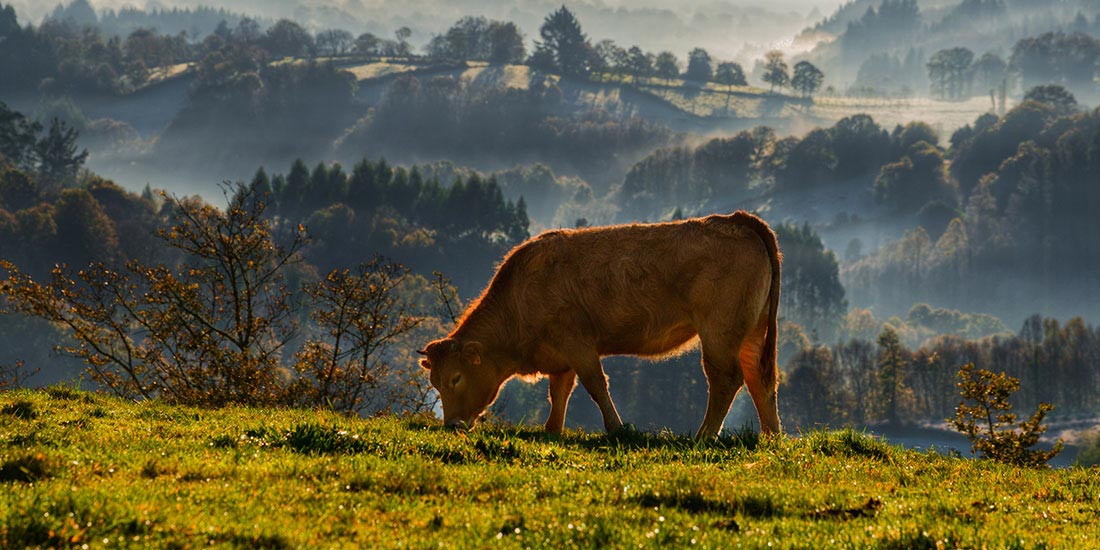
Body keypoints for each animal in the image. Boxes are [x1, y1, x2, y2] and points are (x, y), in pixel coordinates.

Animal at [413, 210, 783, 437]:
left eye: (456, 377)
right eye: (434, 382)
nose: (452, 425)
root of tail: (735, 219)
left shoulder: (577, 342)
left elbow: (595, 385)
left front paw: (617, 428)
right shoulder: (560, 356)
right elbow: (559, 391)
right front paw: (552, 429)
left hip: (720, 330)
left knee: (726, 378)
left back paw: (705, 435)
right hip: (753, 331)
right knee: (760, 379)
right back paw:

• [How to complete this task] Every line that contains the string "left" should be copied from the entries.

• [Result of the task]
left eye: (456, 377)
left shoulder: (577, 342)
left elbow: (595, 385)
left front paw: (617, 428)
left hip: (720, 330)
left knee: (726, 378)
left back paw: (705, 435)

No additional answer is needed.